Шапками землю выбирали,
Хмельницкого похоронили,
Из пищалей позвонили,
Славные поминки ему учинили.
До каких пор казаки старую голову Хмельницкого
уважали,
До тех пор и Юрася Хмельниченка гетманом почитали:
А как не стало старой головы Хмельницкого слыхать,
Перестали и Юрася Хмельниченка гетманом почитать.
«Эй, Юрась Хмельниченко, гетман молодой!
Не пристало тебе над нами, казаками, пановать,
А пристало тебе наши казацкие курени подметать!»
Поэтому, когда в Чигирин на похороны своего вождя стали съезжаться представители всех казацких полков у многих возникло сомнение в правильности сделанного ранее выбора.
Василий Золотаренко, Павел Яненко‑Хмельницкий, Петр Дорошенко, Яков Сомко считали, что волю покойного гетмана нарушать нельзя, хотя и понимали, что на роль казацкого вождя Юрий мало подходит.
Таким образом, в течение месяца настроения в казацкой массе стало колебаться в пользу Выговского. Почва к отречению Юрия Хмельницкого в целом была готова, оставалось только, чтобы сам он добровольно сложил с себя гетманские полномочия.
21 августа в Чигирин прибыл посланец путивльского воеводы под предлогом участия в похоронах Хмельницкого, а на самом деле, чтобы поточнее разузнать о реальном положении дел с выборами гетмана. Выговский в беседе с ним сказал: «Как гетмана Богдана похороним, то у нас будет рада о новом гетмане, а мне Богдан Хмельницкий, умирая, приказывал быть опекуном над сыном его и я, помня приказ, сына его не покину. Полковники, сотники и все Войско Запорожское говорят, чтоб мне быть гетманом, пока Юрий Хмельницкий в возрасте и в совершенном уме будет».

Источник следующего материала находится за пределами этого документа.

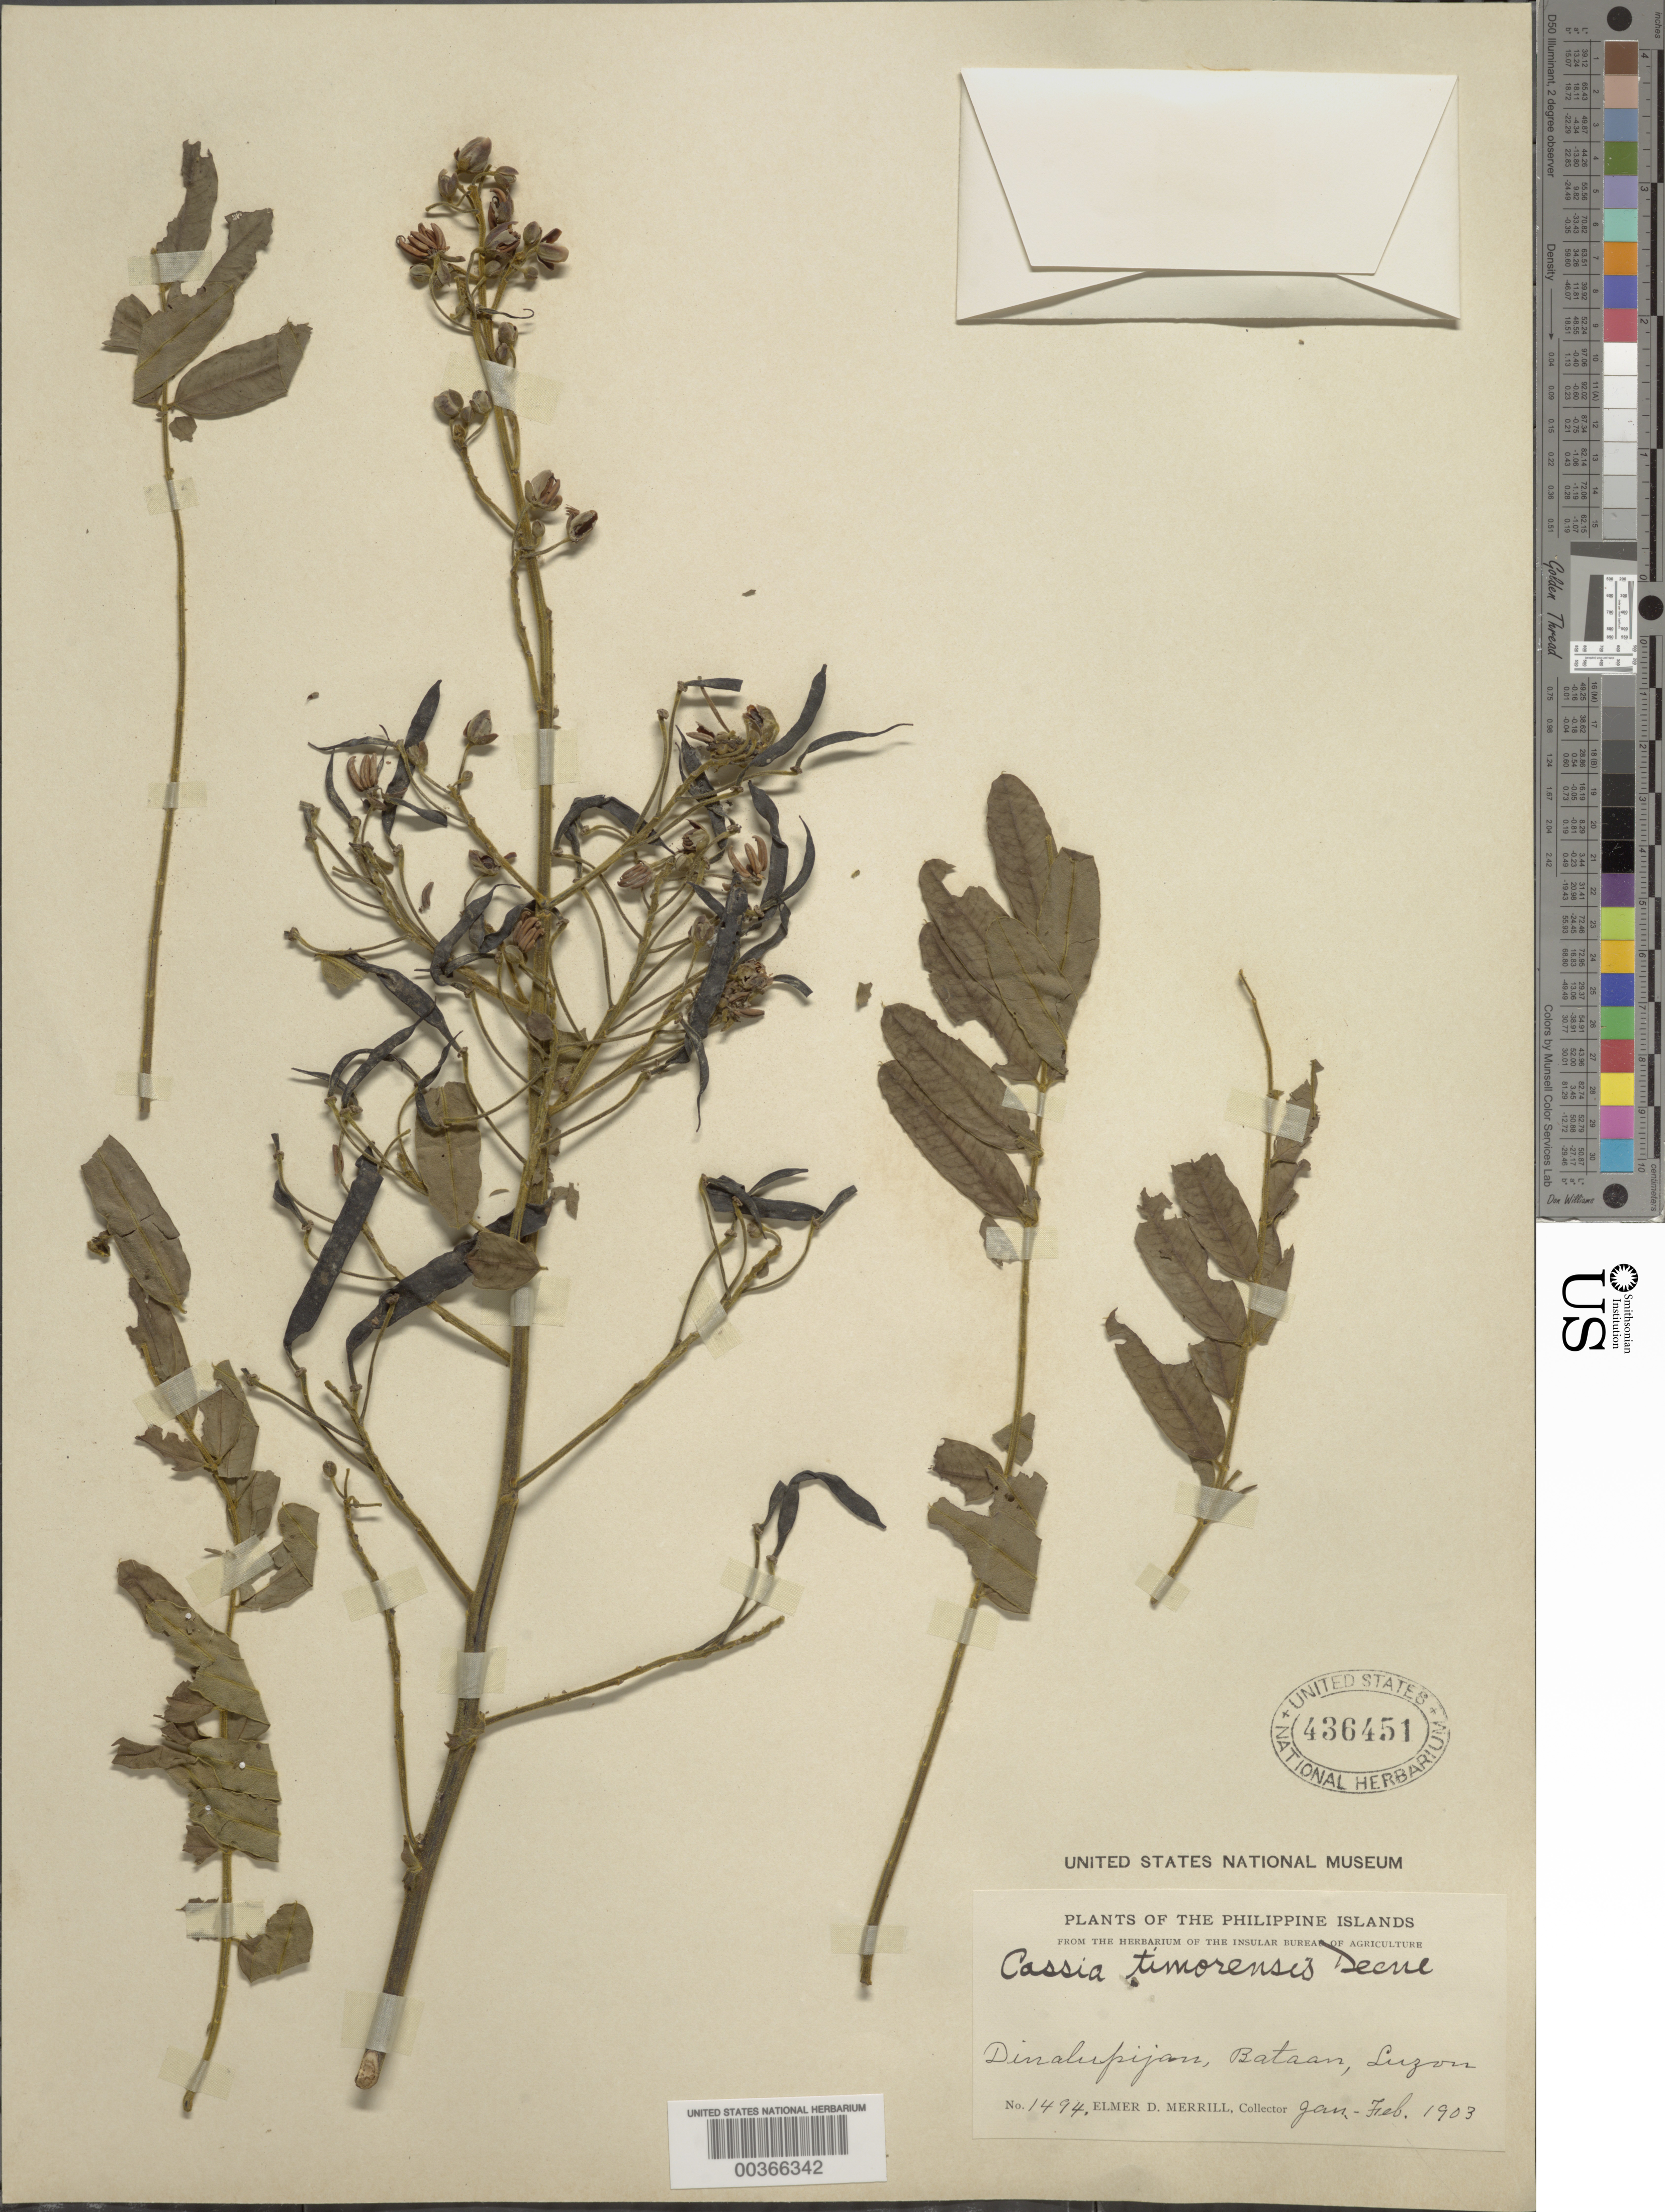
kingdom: Plantae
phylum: Tracheophyta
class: Magnoliopsida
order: Fabales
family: Fabaceae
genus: Senna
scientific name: Senna timorensis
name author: (DC.) H.S. Irwin & Barneby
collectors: E. D. Merrill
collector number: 1494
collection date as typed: Jan 1903 to -- Feb 1903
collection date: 1903-01/1903-02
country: Philippines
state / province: Central Luzon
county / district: Bataan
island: Luzon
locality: Dinalupijan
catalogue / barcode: US 436451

Замысел генерального писаря был достаточно прост – воспользовавшись присутствием на похоронах Хмельницкого полковников, старшины и части казацкой черни, сразу после них созвать раду по выборам нового гетмана. В том, что гетманская булава окажется в его руках, можно было не сомневаться, поскольку у казацкой верхушки Выговский действительно пользовался авторитетом и популярностью. Его близость к покойному гетману была хорошо известна, а ум, хитрость и изворотливость выделяли его среди остальной старшины. Один из братьев генерального писаря Данила был женат на одной из дочерей Богдана Хмельницкого, а братья и родственники Василий, Илья и Юрий также были полковниками, снискавшими известность и популярность в казацкой среде. В числе его преданных друзей были и другие командиров полков, которые подобно Григорию Лесницкому, ратовали за избрание Выговского в преемники Хмельницкому еще при жизни старого гетмана. Реально Выговский мог опасаться противодействия лишь со стороны полтавского полковника Мартына Пушкаря, но тот в это время находился на Запорожье и о выборах нового гетмана не знал. О том, что сразу после похорон Хмельницкого в Чигирине состоится рада для избрания нового гетмана, не был извещен и кошевой Запорожской Сечи. Торопился Выговский собрать раду, еще и потому, что понимал: Москва обязательно направит своих эмиссаров, чтобы процесс выборов гетмана взять под свой контроль и постарается придать им, как можно более массовый характер. Участие в раде широких масс казацкой черни и запорожцев Выговскому было не выгодно, так как среди простых казаков он популярностью не пользовался, большинство из них могло отдать голоса за Пушкаря.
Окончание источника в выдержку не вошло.